*MATERIALS PROVIDED*

• • • • • • •

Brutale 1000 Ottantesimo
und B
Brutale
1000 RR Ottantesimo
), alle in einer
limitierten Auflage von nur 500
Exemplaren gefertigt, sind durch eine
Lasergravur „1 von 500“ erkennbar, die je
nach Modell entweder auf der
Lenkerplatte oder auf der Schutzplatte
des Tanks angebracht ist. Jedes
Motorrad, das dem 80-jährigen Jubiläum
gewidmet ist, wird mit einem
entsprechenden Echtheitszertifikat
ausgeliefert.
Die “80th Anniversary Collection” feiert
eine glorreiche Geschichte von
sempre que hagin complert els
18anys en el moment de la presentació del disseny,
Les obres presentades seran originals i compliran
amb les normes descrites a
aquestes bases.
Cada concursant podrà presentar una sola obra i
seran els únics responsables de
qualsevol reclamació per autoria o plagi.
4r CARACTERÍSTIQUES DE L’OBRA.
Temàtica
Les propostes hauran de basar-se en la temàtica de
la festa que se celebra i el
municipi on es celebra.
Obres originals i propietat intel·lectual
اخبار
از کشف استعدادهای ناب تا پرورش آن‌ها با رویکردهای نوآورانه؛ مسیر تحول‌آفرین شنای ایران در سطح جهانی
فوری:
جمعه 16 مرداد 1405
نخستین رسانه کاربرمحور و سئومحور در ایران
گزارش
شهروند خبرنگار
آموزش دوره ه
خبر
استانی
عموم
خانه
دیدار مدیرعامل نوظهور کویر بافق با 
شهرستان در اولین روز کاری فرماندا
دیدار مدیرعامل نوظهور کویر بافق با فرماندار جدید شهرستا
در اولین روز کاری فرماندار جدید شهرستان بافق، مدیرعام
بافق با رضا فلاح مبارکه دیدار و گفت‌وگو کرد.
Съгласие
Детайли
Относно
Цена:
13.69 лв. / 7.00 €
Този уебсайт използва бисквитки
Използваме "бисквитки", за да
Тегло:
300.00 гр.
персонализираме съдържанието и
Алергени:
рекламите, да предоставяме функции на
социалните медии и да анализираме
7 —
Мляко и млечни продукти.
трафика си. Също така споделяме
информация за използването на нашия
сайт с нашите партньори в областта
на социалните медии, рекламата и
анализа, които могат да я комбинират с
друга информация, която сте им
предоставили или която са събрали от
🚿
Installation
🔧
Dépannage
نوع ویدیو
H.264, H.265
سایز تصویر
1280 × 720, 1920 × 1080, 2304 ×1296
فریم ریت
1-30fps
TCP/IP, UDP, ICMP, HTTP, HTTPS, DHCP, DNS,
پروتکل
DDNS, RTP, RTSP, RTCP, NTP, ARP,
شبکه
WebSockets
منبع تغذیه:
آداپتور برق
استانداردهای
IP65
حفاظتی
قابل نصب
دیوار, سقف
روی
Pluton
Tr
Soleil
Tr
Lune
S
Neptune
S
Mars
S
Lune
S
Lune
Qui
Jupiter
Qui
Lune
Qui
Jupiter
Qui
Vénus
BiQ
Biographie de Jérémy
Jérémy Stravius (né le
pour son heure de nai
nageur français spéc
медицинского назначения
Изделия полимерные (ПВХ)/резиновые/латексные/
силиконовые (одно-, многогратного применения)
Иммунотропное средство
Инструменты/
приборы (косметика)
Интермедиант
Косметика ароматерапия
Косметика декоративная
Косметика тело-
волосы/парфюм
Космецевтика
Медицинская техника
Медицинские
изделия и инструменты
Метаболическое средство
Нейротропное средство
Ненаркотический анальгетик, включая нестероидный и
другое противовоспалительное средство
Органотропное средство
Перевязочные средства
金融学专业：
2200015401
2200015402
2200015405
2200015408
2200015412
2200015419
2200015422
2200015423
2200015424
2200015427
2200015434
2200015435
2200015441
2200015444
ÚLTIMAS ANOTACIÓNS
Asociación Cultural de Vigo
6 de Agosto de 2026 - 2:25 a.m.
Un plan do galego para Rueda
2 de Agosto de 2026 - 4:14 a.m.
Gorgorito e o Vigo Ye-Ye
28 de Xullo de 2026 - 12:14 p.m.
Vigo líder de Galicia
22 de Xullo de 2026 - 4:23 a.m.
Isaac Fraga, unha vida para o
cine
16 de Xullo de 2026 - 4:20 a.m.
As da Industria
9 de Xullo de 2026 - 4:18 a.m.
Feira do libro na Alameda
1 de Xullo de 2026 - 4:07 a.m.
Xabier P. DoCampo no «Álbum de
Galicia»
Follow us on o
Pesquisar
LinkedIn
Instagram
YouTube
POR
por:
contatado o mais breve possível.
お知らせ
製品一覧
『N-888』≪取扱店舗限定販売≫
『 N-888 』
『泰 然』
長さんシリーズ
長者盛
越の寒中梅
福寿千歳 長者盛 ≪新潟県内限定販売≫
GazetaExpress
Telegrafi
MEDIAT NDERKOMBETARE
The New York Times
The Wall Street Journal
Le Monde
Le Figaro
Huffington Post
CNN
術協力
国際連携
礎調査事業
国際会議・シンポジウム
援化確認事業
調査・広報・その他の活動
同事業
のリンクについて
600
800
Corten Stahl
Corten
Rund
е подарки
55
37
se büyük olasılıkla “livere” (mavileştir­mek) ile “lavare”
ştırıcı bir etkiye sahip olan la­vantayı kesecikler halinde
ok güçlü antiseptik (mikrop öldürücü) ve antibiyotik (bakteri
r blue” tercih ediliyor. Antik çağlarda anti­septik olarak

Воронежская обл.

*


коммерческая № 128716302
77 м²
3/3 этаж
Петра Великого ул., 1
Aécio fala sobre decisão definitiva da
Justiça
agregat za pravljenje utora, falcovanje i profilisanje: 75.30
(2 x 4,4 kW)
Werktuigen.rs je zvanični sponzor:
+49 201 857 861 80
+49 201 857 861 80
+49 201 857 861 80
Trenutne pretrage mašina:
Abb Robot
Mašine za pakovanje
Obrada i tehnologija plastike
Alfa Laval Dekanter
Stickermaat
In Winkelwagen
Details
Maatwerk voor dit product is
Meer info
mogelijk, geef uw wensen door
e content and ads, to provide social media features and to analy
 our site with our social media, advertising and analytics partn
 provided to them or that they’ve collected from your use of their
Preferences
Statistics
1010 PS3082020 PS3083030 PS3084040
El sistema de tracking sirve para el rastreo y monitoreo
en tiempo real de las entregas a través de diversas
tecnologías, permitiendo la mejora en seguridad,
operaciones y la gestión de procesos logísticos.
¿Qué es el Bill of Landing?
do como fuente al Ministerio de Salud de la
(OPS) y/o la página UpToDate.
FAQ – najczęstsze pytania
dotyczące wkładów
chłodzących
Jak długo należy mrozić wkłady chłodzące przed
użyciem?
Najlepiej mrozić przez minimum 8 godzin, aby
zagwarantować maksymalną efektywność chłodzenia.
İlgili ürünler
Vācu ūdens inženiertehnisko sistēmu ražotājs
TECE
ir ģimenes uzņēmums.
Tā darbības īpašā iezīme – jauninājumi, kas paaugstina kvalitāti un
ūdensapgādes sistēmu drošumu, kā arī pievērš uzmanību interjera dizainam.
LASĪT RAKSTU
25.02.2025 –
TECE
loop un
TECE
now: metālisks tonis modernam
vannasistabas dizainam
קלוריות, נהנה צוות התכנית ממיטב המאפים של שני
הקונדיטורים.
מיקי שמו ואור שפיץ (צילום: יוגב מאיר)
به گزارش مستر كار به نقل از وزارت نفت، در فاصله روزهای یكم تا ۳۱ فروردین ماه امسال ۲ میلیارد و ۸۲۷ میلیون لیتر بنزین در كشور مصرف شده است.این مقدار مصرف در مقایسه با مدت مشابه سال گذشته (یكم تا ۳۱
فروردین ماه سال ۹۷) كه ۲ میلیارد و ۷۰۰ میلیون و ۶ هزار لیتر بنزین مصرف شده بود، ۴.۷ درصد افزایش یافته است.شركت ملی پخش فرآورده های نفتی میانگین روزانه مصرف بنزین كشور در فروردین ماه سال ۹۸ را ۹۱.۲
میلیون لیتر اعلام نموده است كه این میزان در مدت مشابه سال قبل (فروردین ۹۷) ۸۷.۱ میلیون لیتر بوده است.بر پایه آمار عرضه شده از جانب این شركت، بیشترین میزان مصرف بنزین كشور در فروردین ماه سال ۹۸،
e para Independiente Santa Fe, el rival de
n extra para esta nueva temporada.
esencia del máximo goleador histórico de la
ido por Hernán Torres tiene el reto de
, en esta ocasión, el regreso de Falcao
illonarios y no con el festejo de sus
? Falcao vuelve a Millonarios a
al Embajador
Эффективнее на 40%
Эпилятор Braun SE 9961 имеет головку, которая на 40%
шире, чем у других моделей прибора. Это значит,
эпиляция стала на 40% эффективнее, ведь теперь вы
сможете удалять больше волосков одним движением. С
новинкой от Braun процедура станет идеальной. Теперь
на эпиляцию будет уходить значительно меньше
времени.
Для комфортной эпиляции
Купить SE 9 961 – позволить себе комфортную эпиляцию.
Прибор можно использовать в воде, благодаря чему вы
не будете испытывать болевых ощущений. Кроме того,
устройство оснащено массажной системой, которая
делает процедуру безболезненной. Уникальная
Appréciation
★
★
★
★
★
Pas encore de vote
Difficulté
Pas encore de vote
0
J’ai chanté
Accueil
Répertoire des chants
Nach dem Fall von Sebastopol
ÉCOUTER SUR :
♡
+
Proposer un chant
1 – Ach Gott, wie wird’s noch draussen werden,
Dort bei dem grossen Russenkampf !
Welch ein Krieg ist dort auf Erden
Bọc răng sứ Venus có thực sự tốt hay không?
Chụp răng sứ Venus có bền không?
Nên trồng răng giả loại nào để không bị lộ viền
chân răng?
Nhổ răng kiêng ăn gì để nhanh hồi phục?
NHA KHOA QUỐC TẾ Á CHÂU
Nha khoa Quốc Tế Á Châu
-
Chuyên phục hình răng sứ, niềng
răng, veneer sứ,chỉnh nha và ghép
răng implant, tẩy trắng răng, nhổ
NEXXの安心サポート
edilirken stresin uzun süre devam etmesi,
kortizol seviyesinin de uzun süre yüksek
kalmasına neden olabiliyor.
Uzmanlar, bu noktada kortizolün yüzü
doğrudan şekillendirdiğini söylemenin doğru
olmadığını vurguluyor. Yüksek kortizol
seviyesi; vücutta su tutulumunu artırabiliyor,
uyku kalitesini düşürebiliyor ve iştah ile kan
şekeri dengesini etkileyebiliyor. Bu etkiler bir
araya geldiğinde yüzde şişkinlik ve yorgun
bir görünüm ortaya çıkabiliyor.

• • • • • • •

*PROMPT*
Reproduce word for word the part of the data that opens with its first line and closes with the line containing "شهروند خبرنگار", including both of those lines.

*TASK OUTPUT*
Brutale 1000 Ottantesimo
und B
Brutale
1000 RR Ottantesimo
), alle in einer
limitierten Auflage von nur 500
Exemplaren gefertigt, sind durch eine
Lasergravur „1 von 500“ erkennbar, die je
nach Modell entweder auf der
Lenkerplatte oder auf der Schutzplatte
des Tanks angebracht ist. Jedes
Motorrad, das dem 80-jährigen Jubiläum
gewidmet ist, wird mit einem
entsprechenden Echtheitszertifikat
ausgeliefert.
Die “80th Anniversary Collection” feiert
eine glorreiche Geschichte von
sempre que hagin complert els
18anys en el moment de la presentació del disseny,
Les obres presentades seran originals i compliran
amb les normes descrites a
aquestes bases.
Cada concursant podrà presentar una sola obra i
seran els únics responsables de
qualsevol reclamació per autoria o plagi.
4r CARACTERÍSTIQUES DE L’OBRA.
Temàtica
Les propostes hauran de basar-se en la temàtica de
la festa que se celebra i el
municipi on es celebra.
Obres originals i propietat intel·lectual
اخبار
از کشف استعدادهای ناب تا پرورش آن‌ها با رویکردهای نوآورانه؛ مسیر تحول‌آفرین شنای ایران در سطح جهانی
فوری:
جمعه 16 مرداد 1405
نخستین رسانه کاربرمحور و سئومحور در ایران
گزارش
شهروند خبرنگار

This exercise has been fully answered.